Barker, Terry Galanoy, and William A. Olofson) recorded by the
appropriately-named Edward "Kookie" Byrnes, in 1959. "Yulesville" is a
parody of "'Twas The Night Before Christmas" standing in the long
tradition of parodies (whose number approaches the number of stars in
the universe) of the anonymous classic which was first published on
December 23, 1823 and has been a staple of the season ever since.
Why B. D. made this typescript is unknown. I do not know if he
made it from memory or had a source. This does not seem to be
something B. D. would memorize, since his opinion of popular culture
(after the Big Band era) was low; unless he enjoyed this doggerel as a
lampoon of popular culture.
B. D.'s wording differs somewhat from the lyrics. Every version I
have seen has minor differences in punctuation, and line breaks.
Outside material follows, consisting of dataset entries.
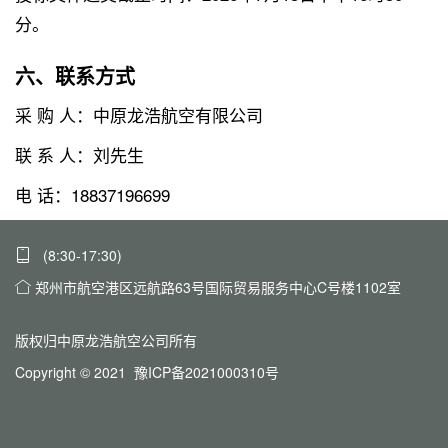
分。
六、联系方式
采 购 人：中原龙浩航空有限公司
联 系 人：刘先生
电 话：18837196699
(8:30-17:30)
郑州市航空港区远航路63号国际贸易服务中心C号楼1102室
版权归中原龙浩航空公司所有
Copyright © 2021 豫ICP备2021000310号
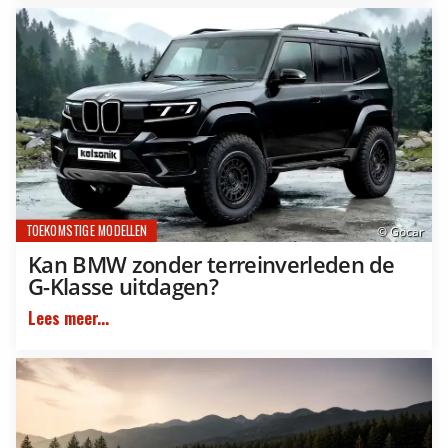
TOEKOMSTIGE MODELLEN
© Gocar
Kan BMW zonder terreinverleden de
G-Klasse uitdagen?
Lees meer...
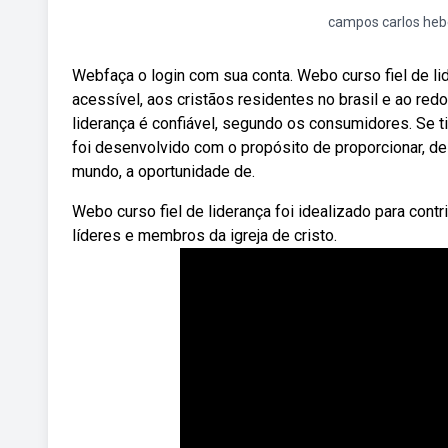
campos carlos heb
Webfaça o login com sua conta. Webo curso fiel de li
acessível, aos cristãos residentes no brasil e ao re
liderança é confiável, segundo os consumidores. Se ti
foi desenvolvido com o propósito de proporcionar, de 
mundo, a oportunidade de.
Webo curso fiel de liderança foi idealizado para con
líderes e membros da igreja de cristo.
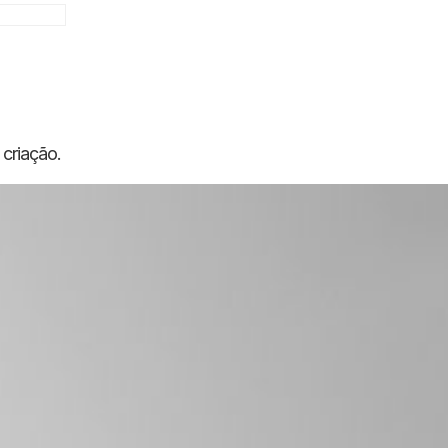
 criação.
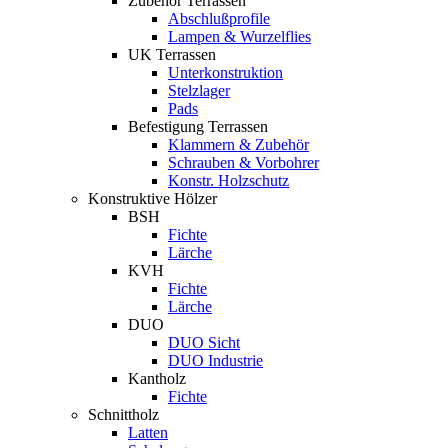
Zubehör Terrassen
Abschlußprofile
Lampen & Wurzelflies
UK Terrassen
Unterkonstruktion
Stelzlager
Pads
Befestigung Terrassen
Klammern & Zubehör
Schrauben & Vorbohrer
Konstr. Holzschutz
Konstruktive Hölzer
BSH
Fichte
Lärche
KVH
Fichte
Lärche
DUO
DUO Sicht
DUO Industrie
Kantholz
Fichte
Schnittholz
Latten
The
lines shown here from the original differ from B. D.'s version:
5 The kids had fell by and just made the street
6 I was ready for snoresville, man was I beat
9 I saw a slick rod that was makin' fat tracks
10 Souped up by eight ponies all wearin' hat racks
13 They were outta the chute makin' time like a bat
14 Turnin' the quarter in eight seconds flat
15 [original has "smokestack" for chimney]
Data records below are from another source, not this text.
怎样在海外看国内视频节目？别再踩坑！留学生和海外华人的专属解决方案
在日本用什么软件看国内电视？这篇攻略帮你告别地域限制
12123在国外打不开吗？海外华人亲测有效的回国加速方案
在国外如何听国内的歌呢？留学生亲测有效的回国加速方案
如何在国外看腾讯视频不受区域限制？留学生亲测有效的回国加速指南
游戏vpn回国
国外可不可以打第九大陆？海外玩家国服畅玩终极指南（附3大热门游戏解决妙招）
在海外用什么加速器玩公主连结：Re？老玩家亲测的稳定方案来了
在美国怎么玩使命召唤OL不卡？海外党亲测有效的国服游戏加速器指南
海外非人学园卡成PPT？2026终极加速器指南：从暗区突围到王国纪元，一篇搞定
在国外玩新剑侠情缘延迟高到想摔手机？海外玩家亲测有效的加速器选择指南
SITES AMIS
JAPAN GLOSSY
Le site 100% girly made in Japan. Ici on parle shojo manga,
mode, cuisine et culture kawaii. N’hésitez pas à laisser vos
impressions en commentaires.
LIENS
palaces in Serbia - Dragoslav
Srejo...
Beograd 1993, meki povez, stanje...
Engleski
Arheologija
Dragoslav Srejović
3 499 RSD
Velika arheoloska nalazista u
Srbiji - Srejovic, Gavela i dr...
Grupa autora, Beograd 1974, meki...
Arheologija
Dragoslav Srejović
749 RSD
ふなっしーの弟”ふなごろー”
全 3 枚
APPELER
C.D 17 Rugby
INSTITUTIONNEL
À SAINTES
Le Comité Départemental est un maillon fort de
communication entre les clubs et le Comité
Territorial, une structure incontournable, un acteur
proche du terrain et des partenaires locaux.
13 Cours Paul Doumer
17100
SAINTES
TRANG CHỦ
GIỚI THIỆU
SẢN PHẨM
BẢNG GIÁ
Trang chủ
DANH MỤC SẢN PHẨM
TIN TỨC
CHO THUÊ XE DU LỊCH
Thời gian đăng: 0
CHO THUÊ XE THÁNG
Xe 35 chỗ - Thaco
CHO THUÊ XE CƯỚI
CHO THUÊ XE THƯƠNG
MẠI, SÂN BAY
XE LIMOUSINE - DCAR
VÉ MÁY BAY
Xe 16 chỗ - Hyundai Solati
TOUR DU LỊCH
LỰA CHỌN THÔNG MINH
The original version has a stanza which B. D. omits:
17 His threads were from Cubesville and I had to chuckle
18 In front, not in back, was this Ivy League buckle
19 The mop on his chin hid a button-down collar
20 And with that red nose, dad, he looked like a bawler
The reason for the differences is impossible to determine, since I
do not know the circumstances behind this typescript.